ON Wednesday I visited the Guildhall exhibition about Wiltshire Council’s preferred housing development sites in Salisbury.

Living in Harnham, I was particularly concerned about plans for 740 homes, plus a primary school and an industrial estate half the size of Churchfields, alongside Netherhampton Road.

Some development there is inevitable, I feel, but on this scale it will cause traffic chaos, serious air pollution, and could increase the likelihood of local flooding through rainwater run-off.

Eight years ago, a scheme for 470 houses on the south side of the road proved controversial enough for it to be kept on the reserve list. So why are 740, on both sides, now acceptable?

Answer: they’ll produce enough profit to incentivise developers to pay for the new school, which will ease the strain on others nearby.

Yet they will also produce well over 1,000 car journeys every rush hour. Plus twice-daily school runs from elsewhere in the city. Plus deliveries. Plus a whole trading estate’s worth of HGVs, workers’ vans and commuters’ cars. Maybe a few of those huge car transporters, too? And we are the ones who will pay the price for that.

With no bypass in prospect, and no money to build one, how can Atkins, the consultants who assessed this scheme, say it won’t cause dreadful traffic problems?

Can you imagine the impact on people living in Netherhampton Road, which is not capable of being widened? The noise, the fumes?

Can you imagine the jams at the Park Wall lights and Harnham gyratory?

All the council has to offer on the subject is an unspecified ‘refresh’ of the Salisbury Transport Strategy, which stated in 2012 that these junctions “already operate close to or at capacity”.

It warned back then that any improvements at Park Wall could send even more traffic through Harnham.

And that turning the gyratory into a T junction might allow better ‘stacking’ of traffic, but would also encourage more motorists to use Netherhampton Road as a way round the city.

Sounds like a ‘lose, lose’ situation to me. And if, as they’ve always done previously, Churchfields businesses decline to relocate, what’s to stop the builders coming back for another bite at the cherry, another few hundred houses instead of that new trading estate? Because Atkins said the site could take 1,195.

Would those extra hundreds be properly master-planned and sustainably designed like the exemplary Hampton Park, or just tacked on when Wiltshire needs to meet the next government target?

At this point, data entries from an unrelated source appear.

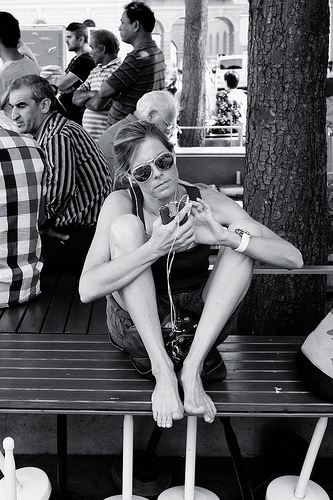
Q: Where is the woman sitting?
A: Bench.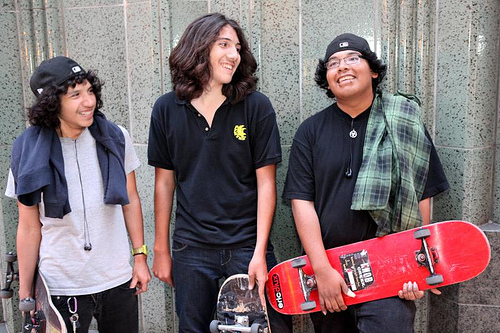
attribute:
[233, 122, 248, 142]
logo — yellow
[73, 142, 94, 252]
ear buds — black, dangling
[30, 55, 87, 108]
baseball hat — black, backwards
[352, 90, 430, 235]
shirt — green, blue, plaid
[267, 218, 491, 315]
skateboard — red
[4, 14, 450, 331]
boys — teenagers, standing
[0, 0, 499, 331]
wall — gray, black, shiny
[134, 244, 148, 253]
watch — wide band, yellow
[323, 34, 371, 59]
cap — backwards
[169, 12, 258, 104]
hair — shoulder length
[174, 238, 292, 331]
denim jeans — dark wash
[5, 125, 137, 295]
shirt — white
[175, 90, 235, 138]
collar — unbuttoned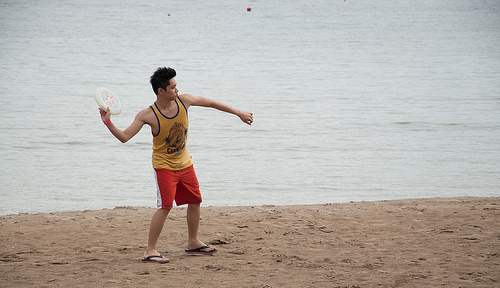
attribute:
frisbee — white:
[89, 82, 123, 113]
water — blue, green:
[279, 61, 411, 115]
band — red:
[102, 120, 111, 127]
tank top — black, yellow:
[142, 102, 205, 170]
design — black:
[158, 120, 193, 159]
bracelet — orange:
[101, 115, 113, 128]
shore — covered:
[261, 208, 468, 264]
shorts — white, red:
[155, 165, 202, 203]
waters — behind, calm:
[254, 6, 496, 173]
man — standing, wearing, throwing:
[95, 61, 256, 266]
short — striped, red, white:
[152, 164, 202, 207]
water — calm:
[1, 0, 498, 216]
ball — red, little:
[241, 1, 271, 15]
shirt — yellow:
[144, 97, 198, 171]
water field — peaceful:
[139, 22, 482, 212]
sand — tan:
[0, 193, 495, 284]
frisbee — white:
[88, 80, 133, 117]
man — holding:
[87, 60, 200, 163]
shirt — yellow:
[144, 95, 191, 172]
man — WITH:
[66, 62, 305, 230]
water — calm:
[251, 31, 478, 163]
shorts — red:
[146, 154, 213, 211]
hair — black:
[149, 65, 176, 97]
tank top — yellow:
[148, 97, 193, 170]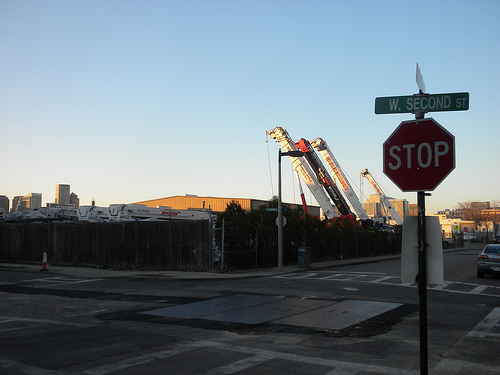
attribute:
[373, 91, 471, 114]
sign — at intersection, green, white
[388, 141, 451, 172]
lettering — white, block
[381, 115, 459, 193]
sign — octagonal, red, at intersection, read, white, at a street crossing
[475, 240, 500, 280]
toyota — pewter, silver, on the road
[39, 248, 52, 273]
cone — orange, on street, for safety, small, white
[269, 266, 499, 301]
crosswalk — white, fading, in city, on street, on a road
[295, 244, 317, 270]
can — dark gray, plastic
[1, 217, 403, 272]
fence — wooden, long, brown, for privacy, wood, chain link, for security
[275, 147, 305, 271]
streetlight — large, grey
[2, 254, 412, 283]
sidewalk — concrete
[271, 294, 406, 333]
hole covers — metal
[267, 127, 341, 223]
cranes — for construction, parked, grouped, big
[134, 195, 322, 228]
building — in the distance, for construction, for warehouse use, metal, large, brown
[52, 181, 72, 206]
buildings — in the distance, tall, large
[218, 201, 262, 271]
shrubs — large, green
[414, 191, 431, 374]
post — metal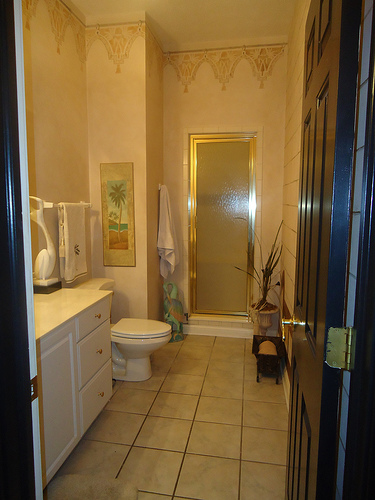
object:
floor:
[169, 393, 252, 450]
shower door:
[196, 138, 249, 310]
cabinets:
[74, 300, 114, 439]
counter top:
[52, 294, 86, 312]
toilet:
[112, 312, 169, 380]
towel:
[61, 201, 91, 283]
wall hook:
[84, 201, 93, 215]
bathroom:
[17, 0, 375, 499]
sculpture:
[157, 277, 190, 342]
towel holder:
[48, 198, 94, 210]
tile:
[128, 410, 176, 459]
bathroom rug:
[50, 475, 140, 500]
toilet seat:
[111, 317, 169, 334]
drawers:
[73, 318, 113, 438]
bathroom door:
[283, 0, 344, 500]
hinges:
[326, 324, 358, 372]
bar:
[45, 200, 61, 209]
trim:
[187, 132, 259, 144]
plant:
[232, 213, 282, 309]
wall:
[168, 66, 266, 98]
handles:
[95, 310, 104, 324]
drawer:
[77, 300, 111, 342]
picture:
[100, 160, 138, 271]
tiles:
[173, 357, 239, 398]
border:
[162, 43, 284, 61]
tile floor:
[122, 445, 156, 477]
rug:
[59, 479, 97, 500]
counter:
[37, 303, 68, 328]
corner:
[273, 204, 287, 226]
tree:
[104, 180, 129, 211]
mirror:
[194, 139, 250, 313]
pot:
[248, 304, 279, 332]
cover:
[109, 315, 170, 336]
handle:
[278, 316, 300, 345]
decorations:
[24, 0, 146, 78]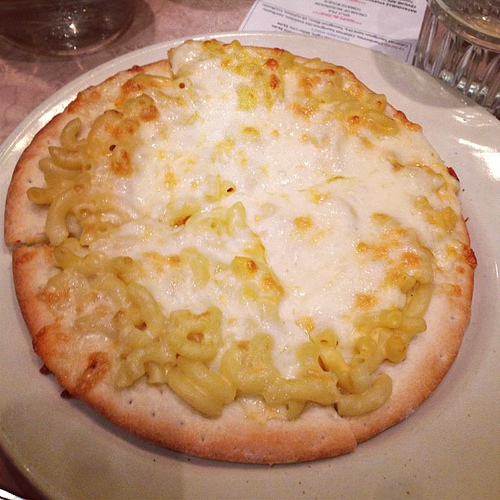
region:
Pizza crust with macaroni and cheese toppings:
[6, 38, 476, 471]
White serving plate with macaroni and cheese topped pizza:
[2, 30, 499, 499]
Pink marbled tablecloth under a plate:
[3, 0, 256, 157]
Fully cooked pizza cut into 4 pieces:
[0, 40, 472, 472]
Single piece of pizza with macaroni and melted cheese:
[4, 201, 367, 468]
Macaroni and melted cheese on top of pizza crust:
[3, 34, 478, 467]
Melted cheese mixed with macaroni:
[136, 115, 393, 352]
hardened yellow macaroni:
[171, 363, 233, 419]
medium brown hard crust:
[195, 425, 357, 465]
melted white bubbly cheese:
[289, 245, 346, 302]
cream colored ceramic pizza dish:
[401, 431, 497, 498]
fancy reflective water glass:
[426, 4, 498, 88]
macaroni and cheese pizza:
[18, 48, 472, 462]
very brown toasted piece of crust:
[67, 350, 109, 400]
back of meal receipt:
[253, 0, 427, 62]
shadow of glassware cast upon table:
[11, 16, 151, 82]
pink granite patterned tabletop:
[0, 56, 65, 140]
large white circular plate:
[1, 32, 498, 499]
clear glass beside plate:
[416, 1, 499, 122]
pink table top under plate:
[1, 0, 499, 498]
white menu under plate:
[236, 0, 428, 66]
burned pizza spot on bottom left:
[33, 325, 107, 407]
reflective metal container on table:
[0, 3, 137, 58]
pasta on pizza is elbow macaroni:
[28, 39, 431, 420]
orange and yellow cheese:
[32, 39, 464, 414]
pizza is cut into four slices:
[4, 40, 472, 465]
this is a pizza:
[11, 56, 499, 483]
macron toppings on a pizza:
[166, 307, 246, 433]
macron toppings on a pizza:
[106, 273, 183, 400]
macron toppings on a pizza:
[346, 291, 418, 360]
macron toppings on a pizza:
[36, 126, 88, 208]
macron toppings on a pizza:
[83, 106, 149, 168]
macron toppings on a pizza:
[281, 52, 362, 129]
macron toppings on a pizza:
[131, 314, 230, 440]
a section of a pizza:
[260, 295, 410, 471]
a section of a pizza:
[145, 278, 320, 498]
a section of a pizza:
[27, 212, 281, 484]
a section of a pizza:
[288, 193, 471, 427]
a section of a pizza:
[5, 119, 208, 394]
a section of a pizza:
[97, 69, 330, 231]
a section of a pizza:
[165, 35, 425, 229]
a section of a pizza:
[265, 152, 495, 414]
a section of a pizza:
[11, 242, 298, 472]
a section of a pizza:
[9, 85, 262, 267]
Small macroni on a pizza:
[108, 339, 161, 393]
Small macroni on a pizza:
[175, 346, 229, 412]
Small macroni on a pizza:
[210, 346, 260, 395]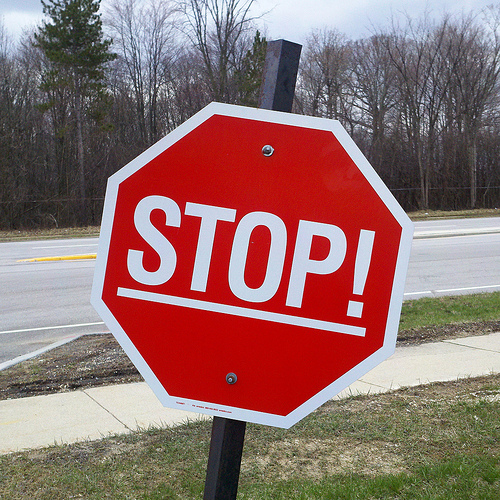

What about the policy of developing brownfield sites first? OK, Churchfields firms want to stay together, but why can’t the council put some houses on the land it owns there, by relocating our inadequate household recycling centre and the adjacent depot?

And while we’re on the subject of Wiltshire, has anybody actually managed to read all the documentation on its website for this public consultation exercise? I gave up after two-and-a-half hours of scrolling up and down. If the council can’t create a simpler online route to the information people actually need in their local area, it’s disenfranchising many of us.

If you want to submit comments, you don’t have to do it online. You can write to the Spatial Planning department at Byethsea Road, Trowbridge BA14 8JN.